GR 24101; (September, 1970) (Digest)
G.R. No. L-24101 September 30, 1970
MARIA TERESA Y. CUADRA, minor represented by her father ULISES P. CUADRA, ET AL., plaintiffs-appellees, vs. ALFONSO MONFORT, defendant-appellant.
FACTS
On July 9, 1962, Maria Teresa Cuadra (12 years old) and Maria Teresa Monfort (13 years old), classmates in Grade Six at Mabini Elementary School in Bacolod City, were assigned with three other classmates to weed grass on the school premises. Maria Teresa Monfort found a plastic headband and, as a joke, said aloud she had found an earthworm and tossed it at Maria Teresa Cuadra to frighten her. At that moment, Cuadra turned around, and the object hit her right eye. The next day, the eye became swollen, and her parents took her to a doctor. She underwent two surgical operations and was hospitalized for 23 days, incurring medical expenses of P1,703.75. Despite treatment, she completely lost the sight of her right eye. The parents, on behalf of their minor daughter, filed a civil suit for damages based on quasi-delict against Alfonso Monfort, the father of Maria Teresa Monfort. The Court of First Instance of Negros Occidental ruled in favor of the plaintiffs, ordering the defendant to pay P1,703.00 as actual damages, P20,000.00 as moral damages, and P2,000.00 as attorney’s fees, plus costs. The defendant appealed.
ISSUE
Whether the defendant-appellant, Alfonso Monfort, is liable for damages caused by the act of his minor child under Articles 2176 and 2180 of the Civil Code, and whether he successfully rebutted the presumption of negligence by proving he observed all the diligence of a good father of a family to prevent the damage.
RULING
The Supreme Court reversed the decision of the lower court and dismissed the complaint.

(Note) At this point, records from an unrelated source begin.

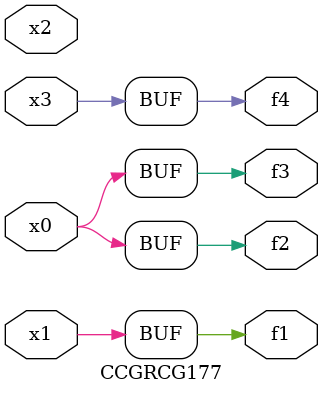
<source format=v>
module CCGRCG177(
	input x0, x1, x2, x3,
	output f1, f2, f3, f4
);
	assign f1 = x1;
	assign f2 = x0;
	assign f3 = x0;
	assign f4 = x3;
endmodule

</source>
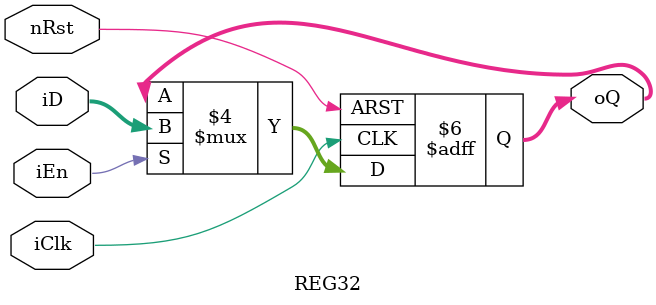
<source format=v>
module REG32(
    iClk,
    nRst, iEn,
    iD, oQ
);

input wire iClk, nRst, iEn;
input wire [31:0] iD;
output reg [31:0] oQ;

always@(posedge iClk or negedge nRst)
begin
    if(!nRst) oQ = 32'd1;
    else begin
        if(iEn) oQ = iD;
    end
end

endmodule


</source>
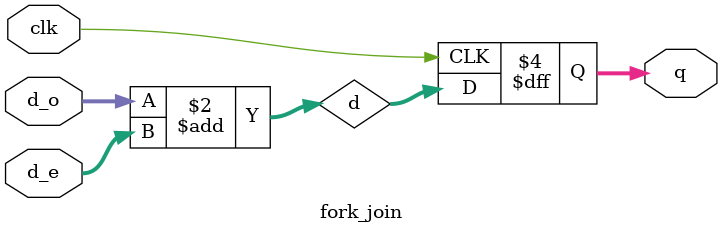
<source format=sv>
module fork_join (
    input logic clk,
    input logic [2:0] d_o, d_e,
    output logic [2:0] q
);
    
    logic [2:0] d;
    
    always_comb begin
        d = d_o + d_e;
    end
    
    always_ff @( posedge clk ) begin
        q <= d;
    end

endmodule
</source>
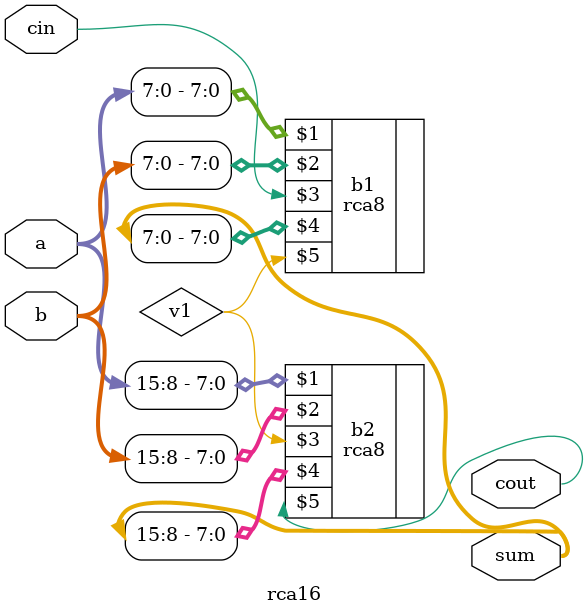
<source format=sv>
module rca16(input[15:0]a,b,input cin, output[15:0]sum, output cout);
    wire v1;
    rca8 b1(a[7:0],b[7:0],cin,sum[7:0],v1);
    rca8 b2(a[15:8],b[15:8],v1,sum[15:8],cout);
  endmodule

</source>
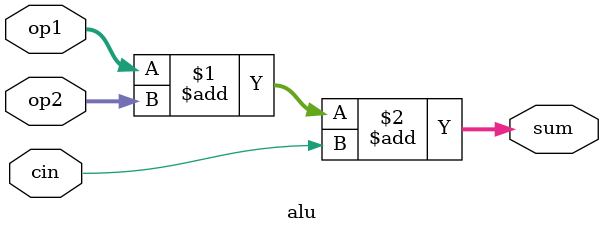
<source format=v>
`default_nettype none
`include "config.vh"

module alu (
        input wire [31:0] op1, op2, input wire cin, output wire [32:0] sum
);
        assign sum = op1 + op2 + cin;
endmodule

</source>
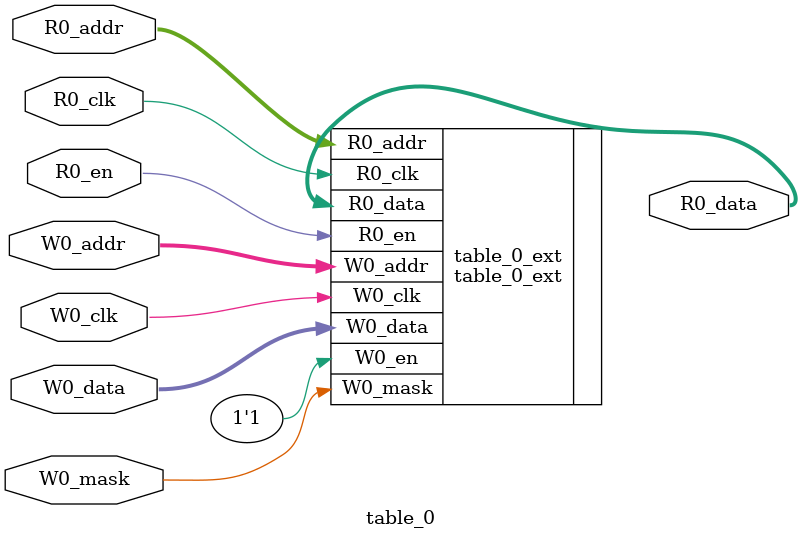
<source format=sv>
`ifndef RANDOMIZE
  `ifdef RANDOMIZE_REG_INIT
    `define RANDOMIZE
  `endif // RANDOMIZE_REG_INIT
`endif // not def RANDOMIZE
`ifndef RANDOMIZE
  `ifdef RANDOMIZE_MEM_INIT
    `define RANDOMIZE
  `endif // RANDOMIZE_MEM_INIT
`endif // not def RANDOMIZE

`ifndef RANDOM
  `define RANDOM $random
`endif // not def RANDOM

// Users can define 'PRINTF_COND' to add an extra gate to prints.
`ifndef PRINTF_COND_
  `ifdef PRINTF_COND
    `define PRINTF_COND_ (`PRINTF_COND)
  `else  // PRINTF_COND
    `define PRINTF_COND_ 1
  `endif // PRINTF_COND
`endif // not def PRINTF_COND_

// Users can define INIT_RANDOM as general code that gets injected into the
// initializer block for modules with registers.
`ifndef INIT_RANDOM
  `define INIT_RANDOM
`endif // not def INIT_RANDOM

// If using random initialization, you can also define RANDOMIZE_DELAY to
// customize the delay used, otherwise 0.002 is used.
`ifndef RANDOMIZE_DELAY
  `define RANDOMIZE_DELAY 0.002
`endif // not def RANDOMIZE_DELAY

// Define INIT_RANDOM_PROLOG_ for use in our modules below.
`ifndef INIT_RANDOM_PROLOG_
  `ifdef RANDOMIZE
    `ifdef VERILATOR
      `define INIT_RANDOM_PROLOG_ `INIT_RANDOM
    `else  // VERILATOR
      `define INIT_RANDOM_PROLOG_ `INIT_RANDOM #`RANDOMIZE_DELAY begin end
    `endif // VERILATOR
  `else  // RANDOMIZE
    `define INIT_RANDOM_PROLOG_
  `endif // RANDOMIZE
`endif // not def INIT_RANDOM_PROLOG_

// Include register initializers in init blocks unless synthesis is set
`ifndef SYNTHESIS
  `ifndef ENABLE_INITIAL_REG_
    `define ENABLE_INITIAL_REG_
  `endif // not def ENABLE_INITIAL_REG_
`endif // not def SYNTHESIS

// Include rmemory initializers in init blocks unless synthesis is set
`ifndef SYNTHESIS
  `ifndef ENABLE_INITIAL_MEM_
    `define ENABLE_INITIAL_MEM_
  `endif // not def ENABLE_INITIAL_MEM_
`endif // not def SYNTHESIS

module table_0(
  input  [6:0]  R0_addr,
  input         R0_en,
                R0_clk,
  input  [6:0]  W0_addr,
  input         W0_clk,
  input  [10:0] W0_data,
  input         W0_mask,
  output [10:0] R0_data
);

  table_0_ext table_0_ext (
    .R0_addr (R0_addr),
    .R0_en   (R0_en),
    .R0_clk  (R0_clk),
    .W0_addr (W0_addr),
    .W0_en   (1'h1),
    .W0_clk  (W0_clk),
    .W0_data (W0_data),
    .W0_mask (W0_mask),
    .R0_data (R0_data)
  );
endmodule


</source>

The Court held that the basis of liability under Article 2176 is fault or negligence, and under Article 2180, a parent is vicariously liable for damages caused by minor children living in their company, unless they prove they observed all the diligence of a good father of a family to prevent the damage. In this case, the defendant successfully rebutted the presumption of negligence. His daughter was at school, where she was under the care and supervision of the teacher, and the act was an innocent prank not unusual among children, which no parent, however careful, would have special reason to anticipate or guard against. The act did not reveal any mischievous propensity or character trait reflecting unfavorably on her upbringing. Therefore, the defendant had no legal obligation to pay damages, though moral compulsion may exist. The complaint was dismissed without costs.
Separate Opinion:
Justice Barredo dissented, arguing that the act of the appellant’s daughter constituted fault, as a 13-year-old should have known the likely consequences of her actions. He also believed that, absent evidence the appellant had properly advised his daughter against such jokes, liability under Article 2180 could attach.